*** Opening RECORDS PROVIDED ***

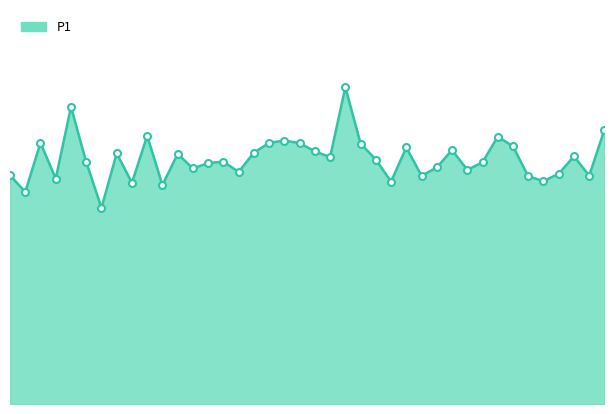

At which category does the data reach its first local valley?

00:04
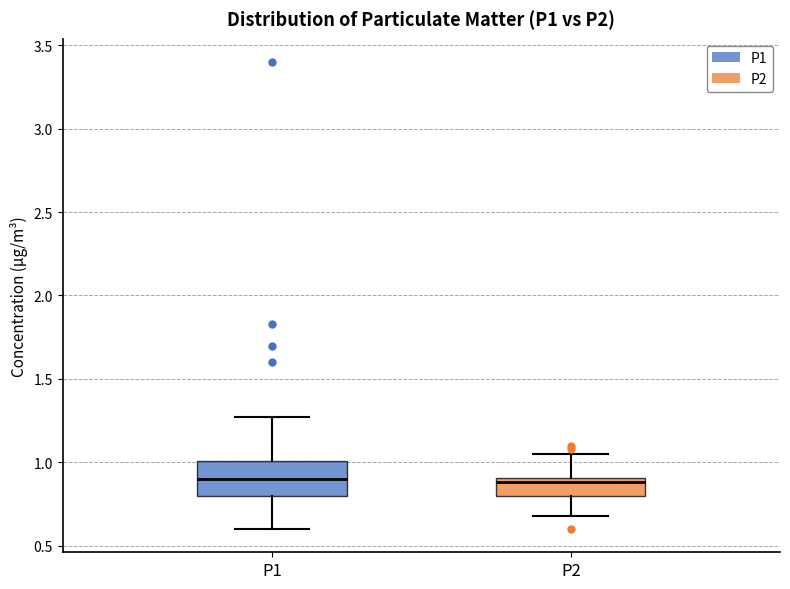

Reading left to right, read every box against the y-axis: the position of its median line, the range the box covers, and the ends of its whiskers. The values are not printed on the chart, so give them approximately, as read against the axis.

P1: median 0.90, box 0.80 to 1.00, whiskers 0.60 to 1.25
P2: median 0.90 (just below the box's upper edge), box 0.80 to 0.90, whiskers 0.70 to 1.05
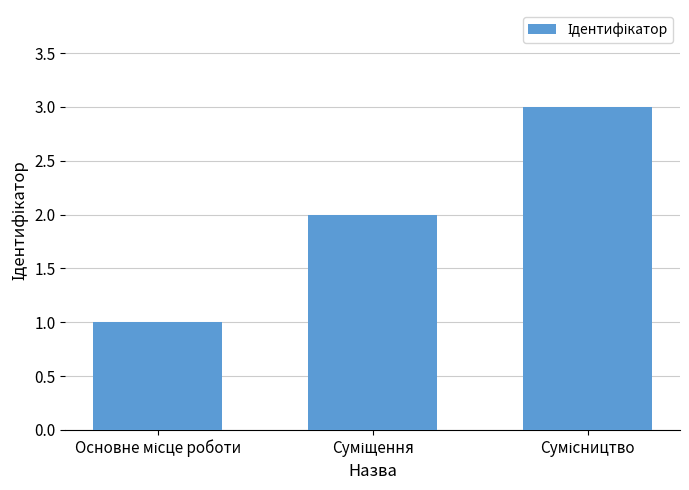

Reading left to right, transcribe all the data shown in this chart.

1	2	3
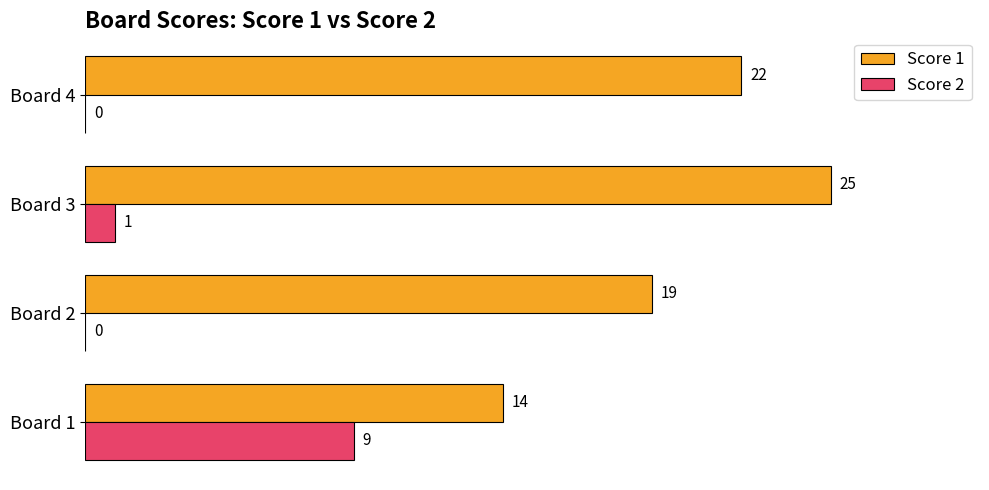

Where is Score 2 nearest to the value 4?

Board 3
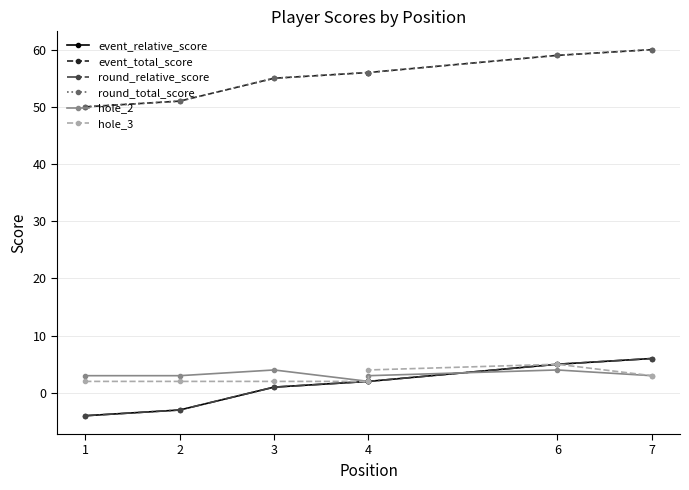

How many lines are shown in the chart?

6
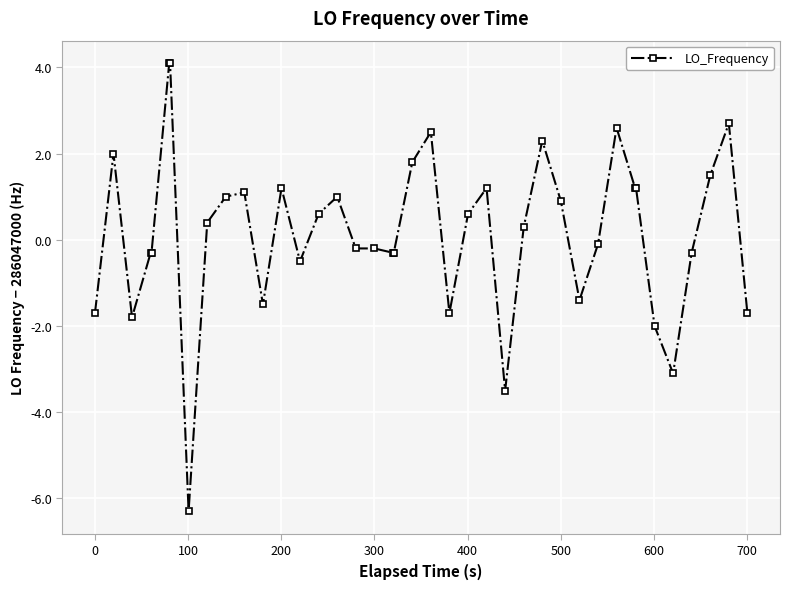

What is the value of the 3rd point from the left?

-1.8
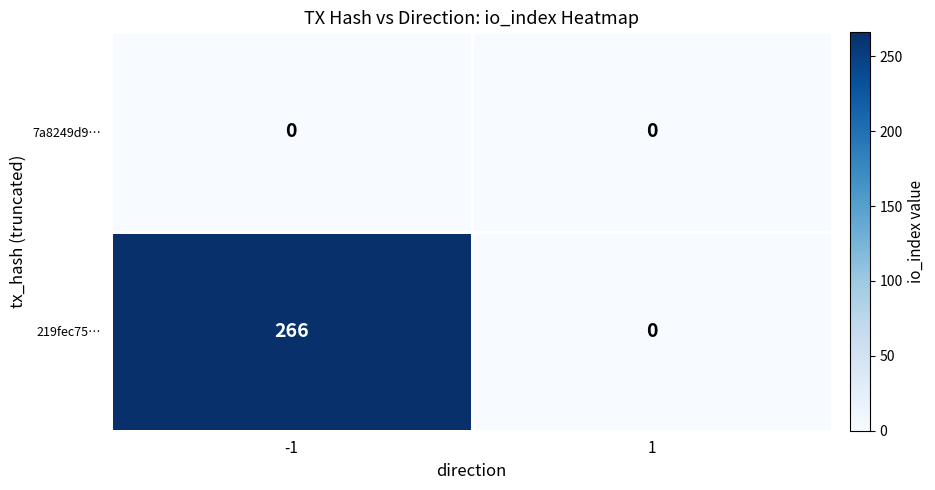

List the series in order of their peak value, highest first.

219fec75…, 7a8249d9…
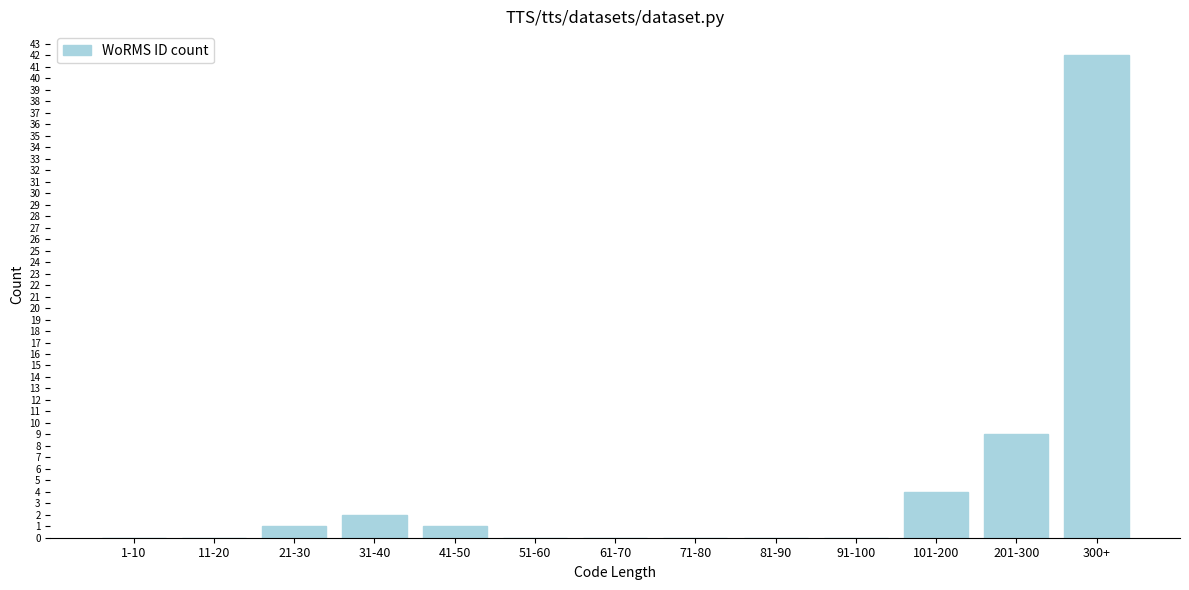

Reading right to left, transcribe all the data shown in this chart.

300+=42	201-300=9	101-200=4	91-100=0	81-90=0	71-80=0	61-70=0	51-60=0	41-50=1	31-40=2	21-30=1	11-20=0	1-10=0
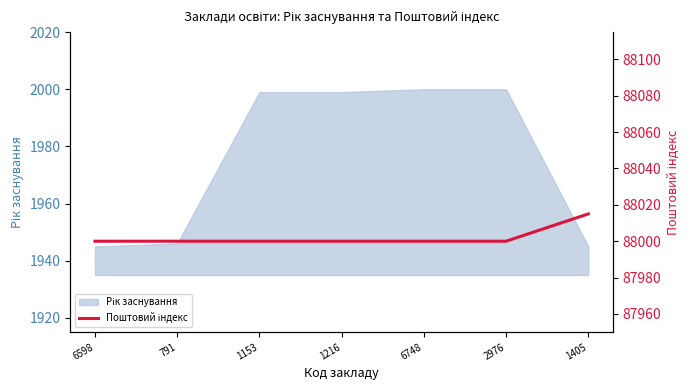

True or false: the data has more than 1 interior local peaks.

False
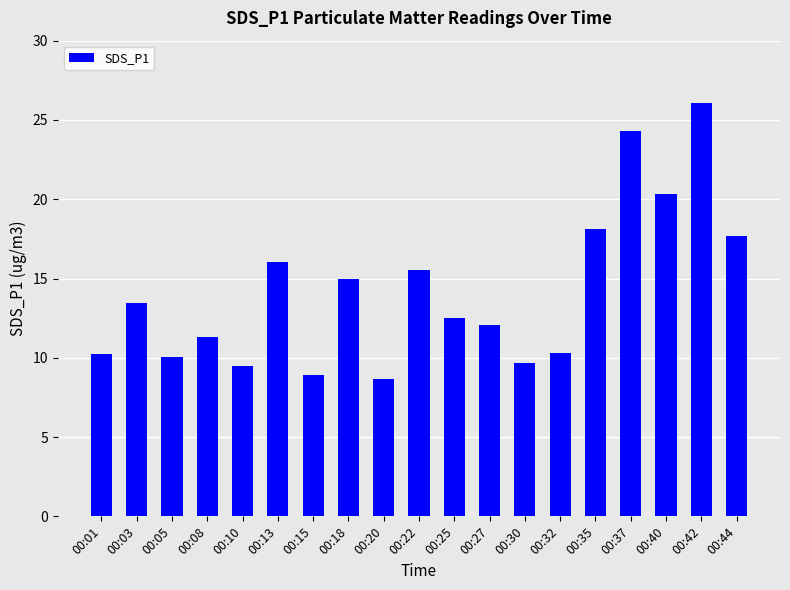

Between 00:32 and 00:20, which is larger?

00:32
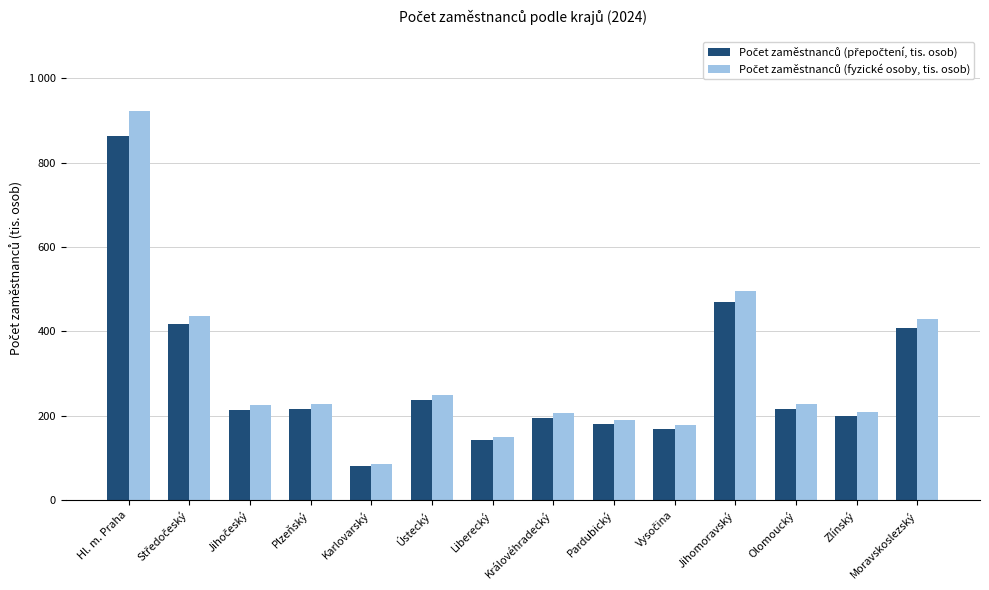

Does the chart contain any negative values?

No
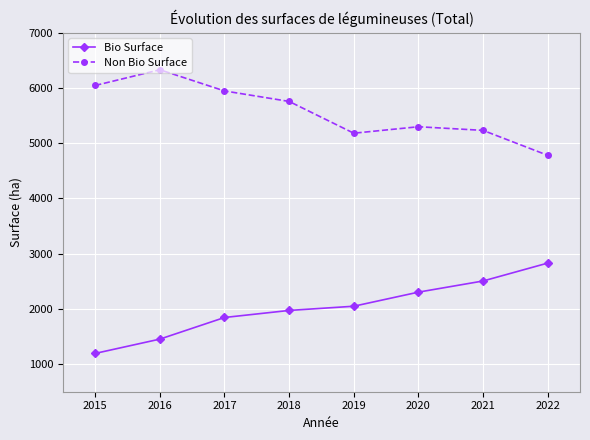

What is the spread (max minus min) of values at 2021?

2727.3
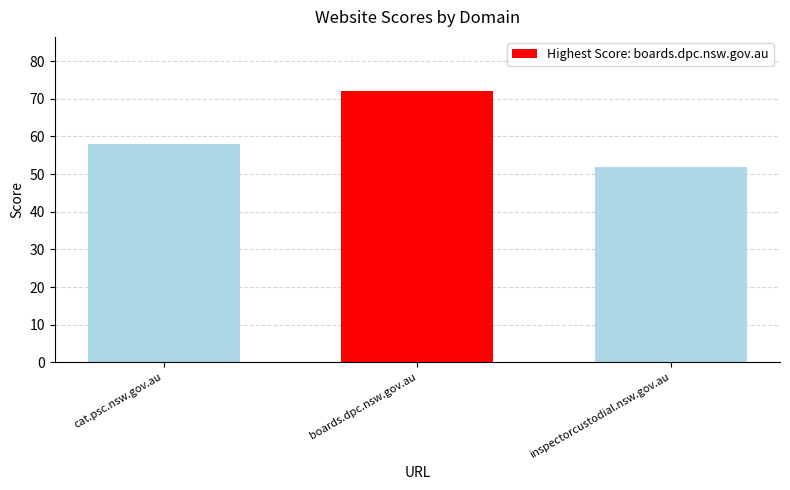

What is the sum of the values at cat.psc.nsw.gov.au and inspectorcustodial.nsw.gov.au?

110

*** Closing RECORDS PROVIDED ***

> **THE PROBLEM**
Render every line of the records above as a Markdown table with the columns Row and Line, numbering each row and omitting blank lines. Leave the pictures out of the table.

> **ANSWER FOR THIS EXERCISE**
| Row | Line |
|---|---|
| 1 | At which category does the data reach its first local valley? |
| 2 | 00:04 |
| 3 | Reading left to right, read every box against the y-axis: the position of its median line, the range the box covers, and the ends of its whiskers. The values are not printed on the chart, so give them approximately, as read against the axis. |
| 4 | P1: median 0.90, box 0.80 to 1.00, whiskers 0.60 to 1.25 |
| 5 | P2: median 0.90 (just below the box's upper edge), box 0.80 to 0.90, whiskers 0.70 to 1.05 |
| 6 | Reading left to right, transcribe all the data shown in this chart. |
| 7 | 1	2	3 |
| 8 | Where is Score 2 nearest to the value 4? |
| 9 | Board 3 |
| 10 | How many lines are shown in the chart? |
| 11 | 6 |
| 12 | What is the value of the 3rd point from the left? |
| 13 | -1.8 |
| 14 | List the series in order of their peak value, highest first. |
| 15 | 219fec75…, 7a8249d9… |
| 16 | Reading right to left, transcribe all the data shown in this chart. |
| 17 | 300+=42	201-300=9	101-200=4	91-100=0	81-90=0	71-80=0	61-70=0	51-60=0	41-50=1	31-40=2	21-30=1	11-20=0	1-10=0 |
| 18 | True or false: the data has more than 1 interior local peaks. |
| 19 | False |
| 20 | Between 00:32 and 00:20, which is larger? |
| 21 | 00:32 |
| 22 | Does the chart contain any negative values? |
| 23 | No |
| 24 | What is the spread (max minus min) of values at 2021? |
| 25 | 2727.3 |
| 26 | What is the sum of the values at cat.psc.nsw.gov.au and inspectorcustodial.nsw.gov.au? |
| 27 | 110 |